The Court changed religious exercise jurisprudence, for example, by portraying a praying coach as engaged in “private and quiet” prayer, even though the actual record showed his on-field prayers were more like public rallies than private meditations. It carved out exceptions to antidiscrimination laws in public accommodations based on stipulated facts that were either speculative (web-designer, who had not yet had customers, was willing to create custom websites for clients of any sexual orientation) or legal conclusions (all her web services were purely expressive). The list goes on.

This trend is possible because, notwithstanding Article III, the Court does not actually grant certiorari to resolve “cases or controversies”; it takes cases to resolve questions that interest it. Sup. Ct. R. 14.1(a). As one scholar puts it, the Supreme Court no longer uses certiorari “as a way to avoid contested cases” but instead “now uses certiorari to directly engage with the most contentious underlying issues.” Benjamin Johnson, The Origins of Supreme Court Question Selection, 122 Colum. L. Rev. 793, 801 (2022) (discussing the advent of question-selection in the wake of the Judiciary Act of 1925, also known as the Judges’ Bill).

The Supreme Court took Glacier to answer whether “the National Labor Relations Act impliedly preempt[s] a state tort claim against a union for intentionally destroying an employer’s property in the course of a labor dispute.” Petition, i.

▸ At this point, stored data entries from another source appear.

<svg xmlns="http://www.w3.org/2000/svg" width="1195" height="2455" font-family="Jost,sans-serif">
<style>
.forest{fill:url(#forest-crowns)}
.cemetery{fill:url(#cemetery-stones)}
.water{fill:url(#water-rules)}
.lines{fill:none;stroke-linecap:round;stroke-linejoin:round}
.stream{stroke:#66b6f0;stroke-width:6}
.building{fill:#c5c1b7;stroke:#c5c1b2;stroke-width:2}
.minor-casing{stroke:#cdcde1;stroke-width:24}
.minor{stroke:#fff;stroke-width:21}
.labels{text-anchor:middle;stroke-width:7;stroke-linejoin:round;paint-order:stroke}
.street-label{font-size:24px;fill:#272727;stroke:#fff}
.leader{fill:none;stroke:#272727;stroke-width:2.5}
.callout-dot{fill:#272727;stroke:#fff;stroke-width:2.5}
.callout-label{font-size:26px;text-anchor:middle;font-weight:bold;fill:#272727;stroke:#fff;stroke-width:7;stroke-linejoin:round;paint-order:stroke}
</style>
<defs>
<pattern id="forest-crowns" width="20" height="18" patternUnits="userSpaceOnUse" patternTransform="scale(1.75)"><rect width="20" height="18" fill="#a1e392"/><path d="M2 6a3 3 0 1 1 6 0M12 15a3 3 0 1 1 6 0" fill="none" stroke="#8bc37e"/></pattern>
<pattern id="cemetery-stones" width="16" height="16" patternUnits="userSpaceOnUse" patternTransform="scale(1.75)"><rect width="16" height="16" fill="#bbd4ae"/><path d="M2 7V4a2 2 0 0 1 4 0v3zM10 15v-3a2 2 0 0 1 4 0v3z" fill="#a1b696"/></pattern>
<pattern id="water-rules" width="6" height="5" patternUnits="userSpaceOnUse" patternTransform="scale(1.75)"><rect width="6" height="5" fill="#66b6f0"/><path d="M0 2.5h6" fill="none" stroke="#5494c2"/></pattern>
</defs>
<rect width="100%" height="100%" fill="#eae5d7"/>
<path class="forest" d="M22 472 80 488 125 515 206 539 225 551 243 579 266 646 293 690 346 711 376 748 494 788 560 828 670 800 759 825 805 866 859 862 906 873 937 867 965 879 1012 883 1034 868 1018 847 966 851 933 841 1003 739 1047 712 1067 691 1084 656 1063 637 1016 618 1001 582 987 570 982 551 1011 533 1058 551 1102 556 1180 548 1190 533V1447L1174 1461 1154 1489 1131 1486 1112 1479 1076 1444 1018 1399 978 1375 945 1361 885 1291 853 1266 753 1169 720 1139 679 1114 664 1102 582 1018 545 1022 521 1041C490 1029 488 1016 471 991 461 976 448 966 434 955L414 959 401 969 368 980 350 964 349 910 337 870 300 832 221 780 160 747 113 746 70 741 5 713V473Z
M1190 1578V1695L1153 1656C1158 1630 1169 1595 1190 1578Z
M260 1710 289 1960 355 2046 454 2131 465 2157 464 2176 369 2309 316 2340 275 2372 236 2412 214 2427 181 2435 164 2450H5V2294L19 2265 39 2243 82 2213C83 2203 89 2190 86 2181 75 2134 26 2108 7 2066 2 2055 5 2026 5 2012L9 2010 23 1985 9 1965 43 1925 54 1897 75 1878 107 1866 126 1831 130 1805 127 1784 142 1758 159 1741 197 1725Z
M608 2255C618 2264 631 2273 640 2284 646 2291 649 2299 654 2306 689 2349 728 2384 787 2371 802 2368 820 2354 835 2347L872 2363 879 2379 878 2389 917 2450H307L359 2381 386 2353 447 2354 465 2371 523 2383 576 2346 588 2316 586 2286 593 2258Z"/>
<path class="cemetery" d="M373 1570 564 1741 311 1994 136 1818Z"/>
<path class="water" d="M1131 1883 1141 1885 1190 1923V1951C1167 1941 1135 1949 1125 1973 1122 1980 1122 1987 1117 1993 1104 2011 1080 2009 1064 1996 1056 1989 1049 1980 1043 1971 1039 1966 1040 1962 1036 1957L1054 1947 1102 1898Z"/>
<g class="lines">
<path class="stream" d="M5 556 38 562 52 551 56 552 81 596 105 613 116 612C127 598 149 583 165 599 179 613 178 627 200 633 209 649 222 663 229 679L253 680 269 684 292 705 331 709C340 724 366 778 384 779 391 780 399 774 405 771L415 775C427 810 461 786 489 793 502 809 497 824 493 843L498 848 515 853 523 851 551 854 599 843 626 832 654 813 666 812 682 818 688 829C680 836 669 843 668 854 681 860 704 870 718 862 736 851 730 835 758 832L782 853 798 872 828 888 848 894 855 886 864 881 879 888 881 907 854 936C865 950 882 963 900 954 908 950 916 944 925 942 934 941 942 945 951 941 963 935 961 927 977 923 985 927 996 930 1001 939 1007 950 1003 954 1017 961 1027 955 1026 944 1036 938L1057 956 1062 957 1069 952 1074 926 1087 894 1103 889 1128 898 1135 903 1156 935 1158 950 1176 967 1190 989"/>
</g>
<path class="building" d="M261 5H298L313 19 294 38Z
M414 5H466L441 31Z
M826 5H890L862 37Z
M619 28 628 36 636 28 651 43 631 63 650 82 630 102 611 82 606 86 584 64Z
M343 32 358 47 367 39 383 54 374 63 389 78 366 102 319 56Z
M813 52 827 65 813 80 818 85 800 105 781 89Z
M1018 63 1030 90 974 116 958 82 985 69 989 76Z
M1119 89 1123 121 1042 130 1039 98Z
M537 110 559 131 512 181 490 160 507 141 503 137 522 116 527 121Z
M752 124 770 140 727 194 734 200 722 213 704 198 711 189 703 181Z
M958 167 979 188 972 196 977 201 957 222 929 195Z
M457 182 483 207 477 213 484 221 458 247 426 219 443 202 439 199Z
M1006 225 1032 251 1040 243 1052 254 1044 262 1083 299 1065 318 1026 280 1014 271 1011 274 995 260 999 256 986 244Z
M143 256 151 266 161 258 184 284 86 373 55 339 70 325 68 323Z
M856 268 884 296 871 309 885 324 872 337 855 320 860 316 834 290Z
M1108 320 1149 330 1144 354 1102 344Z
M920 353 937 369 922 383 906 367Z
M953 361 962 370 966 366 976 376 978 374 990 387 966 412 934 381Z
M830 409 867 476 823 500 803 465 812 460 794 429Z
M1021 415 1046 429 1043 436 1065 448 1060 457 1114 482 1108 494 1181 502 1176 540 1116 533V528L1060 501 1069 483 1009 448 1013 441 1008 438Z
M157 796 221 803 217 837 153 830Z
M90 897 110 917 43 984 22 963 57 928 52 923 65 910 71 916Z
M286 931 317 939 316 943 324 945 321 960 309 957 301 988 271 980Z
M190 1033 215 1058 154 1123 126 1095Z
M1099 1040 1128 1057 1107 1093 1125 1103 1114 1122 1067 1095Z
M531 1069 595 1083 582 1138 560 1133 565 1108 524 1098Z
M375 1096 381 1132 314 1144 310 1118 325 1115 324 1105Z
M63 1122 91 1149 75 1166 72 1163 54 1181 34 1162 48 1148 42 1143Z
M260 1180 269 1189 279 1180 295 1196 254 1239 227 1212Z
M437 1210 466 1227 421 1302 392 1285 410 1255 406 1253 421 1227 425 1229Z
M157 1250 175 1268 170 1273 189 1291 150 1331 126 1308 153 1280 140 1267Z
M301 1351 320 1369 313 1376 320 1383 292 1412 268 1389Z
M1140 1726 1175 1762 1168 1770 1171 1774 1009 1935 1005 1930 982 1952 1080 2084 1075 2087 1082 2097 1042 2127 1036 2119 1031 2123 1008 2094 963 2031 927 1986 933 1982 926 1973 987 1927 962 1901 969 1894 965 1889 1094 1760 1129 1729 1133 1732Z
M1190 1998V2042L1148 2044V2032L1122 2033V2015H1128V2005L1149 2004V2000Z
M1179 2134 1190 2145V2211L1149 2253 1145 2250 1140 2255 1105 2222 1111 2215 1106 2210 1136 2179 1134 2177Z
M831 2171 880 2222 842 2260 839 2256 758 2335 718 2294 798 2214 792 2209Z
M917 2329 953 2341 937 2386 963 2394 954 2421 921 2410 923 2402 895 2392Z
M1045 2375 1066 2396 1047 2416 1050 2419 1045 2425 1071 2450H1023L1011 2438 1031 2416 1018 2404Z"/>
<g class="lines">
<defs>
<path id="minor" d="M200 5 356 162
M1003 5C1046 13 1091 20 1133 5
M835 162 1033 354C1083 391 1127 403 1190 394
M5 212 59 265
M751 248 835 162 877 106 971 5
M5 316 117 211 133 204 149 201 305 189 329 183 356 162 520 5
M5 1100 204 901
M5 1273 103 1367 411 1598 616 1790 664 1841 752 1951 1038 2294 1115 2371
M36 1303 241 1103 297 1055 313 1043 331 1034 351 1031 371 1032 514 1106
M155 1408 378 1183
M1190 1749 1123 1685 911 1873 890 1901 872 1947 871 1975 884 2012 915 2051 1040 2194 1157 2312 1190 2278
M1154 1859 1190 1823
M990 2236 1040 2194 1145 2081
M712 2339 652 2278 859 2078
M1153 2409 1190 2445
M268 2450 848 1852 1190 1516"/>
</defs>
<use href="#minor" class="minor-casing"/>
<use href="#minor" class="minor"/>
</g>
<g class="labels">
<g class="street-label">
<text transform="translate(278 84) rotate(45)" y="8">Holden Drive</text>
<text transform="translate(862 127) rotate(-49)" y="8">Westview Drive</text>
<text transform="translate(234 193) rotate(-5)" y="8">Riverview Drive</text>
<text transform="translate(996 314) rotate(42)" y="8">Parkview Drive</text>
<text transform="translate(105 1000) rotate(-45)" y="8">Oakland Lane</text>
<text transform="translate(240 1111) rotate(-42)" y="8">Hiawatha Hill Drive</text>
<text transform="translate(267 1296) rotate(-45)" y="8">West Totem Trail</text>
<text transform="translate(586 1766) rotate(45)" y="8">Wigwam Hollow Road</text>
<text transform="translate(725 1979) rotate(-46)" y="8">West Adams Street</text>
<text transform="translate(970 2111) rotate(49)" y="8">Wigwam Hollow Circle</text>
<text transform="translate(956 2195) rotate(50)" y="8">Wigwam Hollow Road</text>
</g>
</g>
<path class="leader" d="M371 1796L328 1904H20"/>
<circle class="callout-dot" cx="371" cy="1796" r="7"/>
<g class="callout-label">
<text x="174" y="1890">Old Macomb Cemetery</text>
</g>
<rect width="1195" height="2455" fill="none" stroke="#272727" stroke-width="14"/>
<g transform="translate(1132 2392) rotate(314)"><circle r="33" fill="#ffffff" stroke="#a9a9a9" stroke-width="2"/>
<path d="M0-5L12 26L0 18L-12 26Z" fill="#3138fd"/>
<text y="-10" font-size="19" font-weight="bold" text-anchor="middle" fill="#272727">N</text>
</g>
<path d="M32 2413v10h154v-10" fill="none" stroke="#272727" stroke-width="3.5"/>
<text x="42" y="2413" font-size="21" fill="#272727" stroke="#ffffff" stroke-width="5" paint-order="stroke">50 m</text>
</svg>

Thankfully, the Court did not answer that question on its terms, which presumed Glacier’s hypothetical facts on hypothetical Board law (that would have substituted “intentional destruction” for “reasonable precautions”). Instead, it held that an employer can survive a pleadings challenge by alleging workers failed to take reasonable precautions to avoid foreseeable, aggravated, imminent risk to property by prompting the creation of a perishable product thus risking harm to expensive equipment. As Andrew discusses, Justice Jackson argued in dissent that the Court would have done better to allow the Board proceedings to play out and the actual facts to be determined without intervening pronouncements from the Supreme Court on counterfactual hypotheses.

The facts have now been determined. Any future review will be appellate in nature, leaving the facts undisturbed unless unsupported by substantial evidence. Substantial evidence supports the ALJ’s decision, not Glacier’s fantasy. Glacier’s ultimate precedential story will thus likely remain that the NLRA protects strikers, as here, who take reasonable precautions.

Let’s hope tomorrow’s unions (and their lawyers) read the Board’s decision analyzing the actual facts alongside the Supreme Court’s analysis of Glacier’s fictional tale.

The views and opinions expressed in this article are those of the author and do not necessarily reflect the views or positions of any entities that the author represents.